Earlier tissue culture studies on a new anticancer drug, PS-341, showed promise in attacking the cancer cells but before now, an effective animal model wasn't available for researchers to use that included HHM's calcium buildup.
Rosol and his team turned to a combination of PS-341 and zoledronic acid, a form of bisphosphonate that is widely used now to combat the bone loss of osteoporosis and other diseases.
They would then test the two drugs, separately and combined, in a group of specialized mice that had been injected with ATLL tumor cells.
“We can inject these tumor cells into the abdomen of the mice and they will grow in the animals' lymph nodes,” explained Rosol, “but normally, you can't detect the extent of the animal's disease until the cancer is in its later stages.”
To solve this, Rosol's team took a novel approach: They took a gene responsible for a firefly's glow and genetically inserted it into these tumor cells. That gene produces the enzyme luciferase in the insects which, when combined with another compound, luciferin, causes the firefly's distinctive glow.
The mice then received these genetically modified tumor cells and the researchers injected luciferin into the animals. Cancer cells containing the luciferase would combine with the luciferin and glow in the dark, giving the team a clear picture of the extent of disease inside the animal.

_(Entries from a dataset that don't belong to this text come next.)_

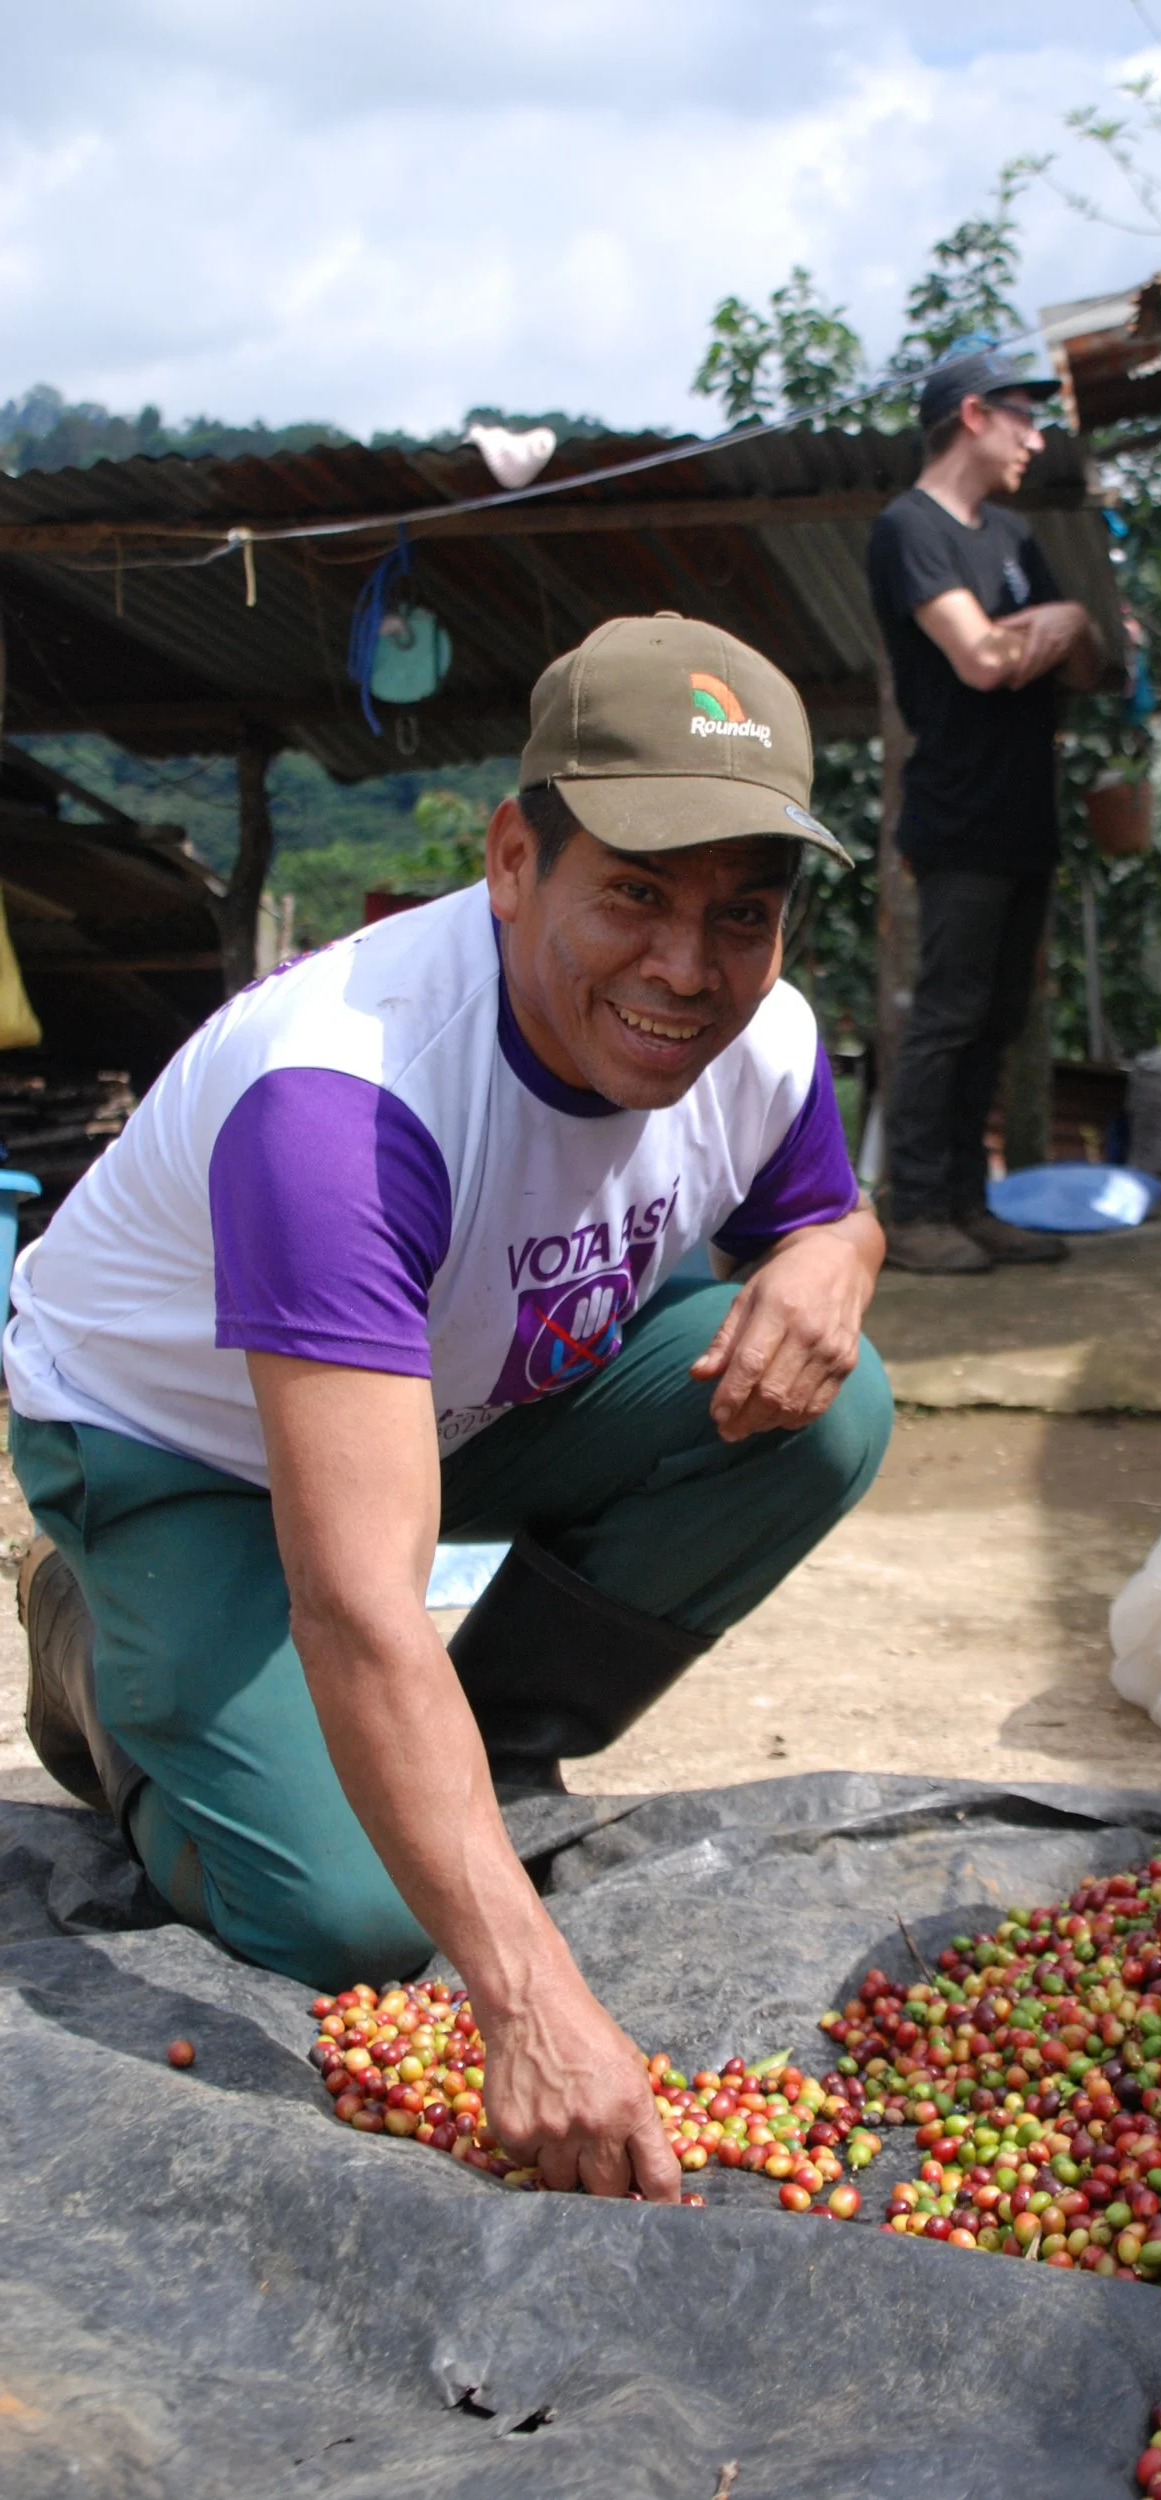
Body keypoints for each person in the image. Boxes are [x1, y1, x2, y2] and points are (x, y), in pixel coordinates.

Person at [5, 615, 893, 2203]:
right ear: (511, 861)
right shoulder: (343, 1104)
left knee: (826, 1411)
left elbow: (822, 1215)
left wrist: (837, 1253)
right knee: (346, 1921)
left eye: (739, 914)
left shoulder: (762, 1039)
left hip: (464, 1399)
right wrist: (528, 1997)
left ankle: (482, 1755)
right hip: (184, 1448)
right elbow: (357, 1600)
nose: (684, 971)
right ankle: (94, 1642)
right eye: (633, 894)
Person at [868, 348, 1109, 1274]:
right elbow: (979, 661)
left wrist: (1064, 627)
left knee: (1000, 1014)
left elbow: (1082, 662)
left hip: (1023, 813)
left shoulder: (1010, 534)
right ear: (972, 415)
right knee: (950, 1011)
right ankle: (916, 1208)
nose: (1035, 438)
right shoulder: (910, 528)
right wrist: (1056, 624)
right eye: (1023, 416)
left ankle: (970, 1204)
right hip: (959, 814)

“We put these mice inside a blackened chamber with a digital camera and then took their pictures. The only light present would be the light emitted by the cancer cells,” Rosol said.

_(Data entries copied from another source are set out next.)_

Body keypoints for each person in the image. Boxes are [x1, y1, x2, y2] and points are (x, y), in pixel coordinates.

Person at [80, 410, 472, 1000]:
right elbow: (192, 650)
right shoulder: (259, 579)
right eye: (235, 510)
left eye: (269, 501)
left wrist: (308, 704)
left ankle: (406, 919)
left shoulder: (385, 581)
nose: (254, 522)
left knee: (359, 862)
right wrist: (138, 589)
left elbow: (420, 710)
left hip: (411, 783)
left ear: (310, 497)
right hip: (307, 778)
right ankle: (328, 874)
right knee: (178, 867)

“We just measured the light that we could see coming out of the animal – the more light, the more tumor growth; the less light, less tumor.”
He said that with the tumor cells emitting light, his team was able to gauge the volume of tumor cells in the animal's body. “It is amazingly sensitive and precise, letting us see to a level of only a few hundred cells,” he said. “That gives us a good method for monitoring the tumor cells.”
So when the researchers tested the effects of the two drugs, they found that the zoledronic acid halted the bone resorption, reducing the harmful calcium in the body, and that the anticancer drug PS-341 killed more than 95 percent of the ATLL cells.
“It was very effective against ATLL, eliminating almost all of the tumor cells,” Rosol said.
What they didn't expect was that in some mice treated only with the zoledronic acid and not with the PS-341 anticancer drug, the zoledronic acid reduced some of the cancer growth as well.
“We have no idea why some animals responded in this way while others didn't,” Rosol said, “but the next step may be to try to understand the processes involved in how the tumor cells cause the resorption of the bones and the release of calcium.
“Hopefully, we'll soon see this work tested in human clinical trials and that perhaps will lead to a treatment for this disease.”
The study is published in the online edition of the journal Cancer Research. The research was supported in part by the National Cancer Institute and the National Center for Research Resources. Working with Rosol on the project were Sherry Shu, Murali Nadella, Nanda Thudi and Jillian Werbeck, all doctoral students; research scientist Wessel Dirksen, statistician Soledad Fernandez, and Michael Lairmore, professor and chair of veterinary biosciences.